* Excerpt to read:
<<<<
Photobucket I have said to much

-----------------------------------------------------------------------------------------

hey..letter number two

Vern,
oh yes another one of those letters.The whole effortless envelope thing and all.
But then again,that really probably never mattered huh?Anyways,let me just get this over with.There is something
wrong with my heart.It hurts.And I swore over and over again that I would rip it out rather then feel the pain again.
And here I am.Trying to figure it all out.Should I rip it out?Or just keep going?And you know what?I think I will rip it out.
I am tired.Tired of what I feel.Tired of being lonely I guess you might say?I needed you today.I needed you and you...
you werent there.You werent there at all.You werent there at all for me Vern.I guess that kindof bothered me maybe?
Maybe it shouldnt...but it did.So that must mean something right?Yea,well everything means something for a while.
>>>>
* Records supplied:
<<<<
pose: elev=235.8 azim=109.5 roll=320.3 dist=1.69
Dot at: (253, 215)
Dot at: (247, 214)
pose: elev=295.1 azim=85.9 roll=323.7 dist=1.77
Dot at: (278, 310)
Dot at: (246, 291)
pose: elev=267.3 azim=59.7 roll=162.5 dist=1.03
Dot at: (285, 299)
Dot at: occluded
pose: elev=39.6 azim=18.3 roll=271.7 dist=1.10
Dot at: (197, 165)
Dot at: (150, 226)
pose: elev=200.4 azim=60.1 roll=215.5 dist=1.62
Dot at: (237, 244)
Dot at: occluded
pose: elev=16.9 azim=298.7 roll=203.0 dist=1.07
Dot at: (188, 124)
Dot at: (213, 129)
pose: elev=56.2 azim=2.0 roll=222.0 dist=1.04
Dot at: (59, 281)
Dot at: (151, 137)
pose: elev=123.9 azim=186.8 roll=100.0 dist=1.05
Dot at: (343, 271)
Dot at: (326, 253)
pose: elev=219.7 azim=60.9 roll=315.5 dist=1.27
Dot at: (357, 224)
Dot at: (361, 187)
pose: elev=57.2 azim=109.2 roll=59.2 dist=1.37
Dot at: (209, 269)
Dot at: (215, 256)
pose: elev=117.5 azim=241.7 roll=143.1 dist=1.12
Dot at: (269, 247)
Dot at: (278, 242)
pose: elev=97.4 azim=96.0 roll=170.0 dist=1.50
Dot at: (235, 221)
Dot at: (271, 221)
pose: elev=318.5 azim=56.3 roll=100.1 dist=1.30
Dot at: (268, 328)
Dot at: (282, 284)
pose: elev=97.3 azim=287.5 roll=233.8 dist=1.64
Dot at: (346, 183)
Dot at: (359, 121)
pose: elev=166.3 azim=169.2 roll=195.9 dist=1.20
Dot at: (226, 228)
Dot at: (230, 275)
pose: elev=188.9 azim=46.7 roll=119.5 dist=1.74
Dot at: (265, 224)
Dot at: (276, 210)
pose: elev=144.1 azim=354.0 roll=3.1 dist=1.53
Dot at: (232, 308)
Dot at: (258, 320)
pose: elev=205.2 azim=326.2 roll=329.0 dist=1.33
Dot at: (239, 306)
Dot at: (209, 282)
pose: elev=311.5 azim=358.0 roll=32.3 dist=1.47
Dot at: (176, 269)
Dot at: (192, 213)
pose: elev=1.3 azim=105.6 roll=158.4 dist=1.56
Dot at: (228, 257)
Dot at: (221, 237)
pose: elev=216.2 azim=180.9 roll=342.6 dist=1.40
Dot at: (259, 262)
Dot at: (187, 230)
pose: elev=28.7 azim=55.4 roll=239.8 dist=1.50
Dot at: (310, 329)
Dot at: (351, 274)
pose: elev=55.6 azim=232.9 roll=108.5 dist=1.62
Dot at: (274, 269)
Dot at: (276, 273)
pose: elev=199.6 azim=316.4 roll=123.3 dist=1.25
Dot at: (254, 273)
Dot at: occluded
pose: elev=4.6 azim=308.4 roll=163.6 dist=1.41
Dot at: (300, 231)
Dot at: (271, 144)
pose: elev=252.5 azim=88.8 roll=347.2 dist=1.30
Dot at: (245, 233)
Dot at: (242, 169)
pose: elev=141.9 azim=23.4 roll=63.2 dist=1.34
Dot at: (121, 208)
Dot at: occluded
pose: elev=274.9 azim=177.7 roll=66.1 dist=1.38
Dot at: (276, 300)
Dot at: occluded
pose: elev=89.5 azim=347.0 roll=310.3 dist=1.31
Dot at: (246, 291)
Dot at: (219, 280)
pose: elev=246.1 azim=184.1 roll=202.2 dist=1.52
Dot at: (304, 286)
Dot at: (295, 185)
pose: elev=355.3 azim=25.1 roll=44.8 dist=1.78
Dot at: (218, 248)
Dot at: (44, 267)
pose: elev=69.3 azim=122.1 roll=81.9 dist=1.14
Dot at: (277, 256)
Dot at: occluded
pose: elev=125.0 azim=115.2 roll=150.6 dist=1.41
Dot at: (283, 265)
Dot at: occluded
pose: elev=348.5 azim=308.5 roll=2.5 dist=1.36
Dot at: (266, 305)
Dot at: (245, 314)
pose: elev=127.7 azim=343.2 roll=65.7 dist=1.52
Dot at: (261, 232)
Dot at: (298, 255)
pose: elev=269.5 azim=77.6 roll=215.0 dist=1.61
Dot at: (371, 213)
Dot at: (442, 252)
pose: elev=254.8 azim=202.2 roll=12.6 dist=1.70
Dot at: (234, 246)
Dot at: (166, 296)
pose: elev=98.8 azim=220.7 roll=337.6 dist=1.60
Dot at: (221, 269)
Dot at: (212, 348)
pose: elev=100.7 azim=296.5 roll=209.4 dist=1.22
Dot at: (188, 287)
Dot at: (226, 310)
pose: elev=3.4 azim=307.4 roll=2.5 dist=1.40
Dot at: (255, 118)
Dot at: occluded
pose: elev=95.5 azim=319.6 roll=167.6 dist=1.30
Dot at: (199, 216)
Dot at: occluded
>>>>
* Study questions:
#1 In the letter to Vern, what does the writer say they swore over and over they would do rather than feel the pain again?
#2 From the letter to Vern, reproduce the stretch from "And here I am.Trying" through "for a while.".
#3 Decide whether each statement agrees with the letter to Vern, answering yes or no and quoting the deciding words. (a) The letter is the writer's first one. (b) The writer says they needed Vern today. (c) The writer concludes that they will keep going rather than rip their heart out.

* List of answers:
#1 Rip their heart out.

#2
And here I am.Trying to figure it all out.Should I rip it out?Or just keep going?And you know what?I think I will rip it out.
I am tired.Tired of what I feel.Tired of being lonely I guess you might say?I needed you today.I needed you and you...
you werent there.You werent there at all.You werent there at all for me Vern.I guess that kindof bothered me maybe?
Maybe it shouldnt...but it did.So that must mean something right?Yea,well everything means something for a while.

#3
(a) No: "letter number two"
(b) Yes: "I needed you today."
(c) No: "I think I will rip it out."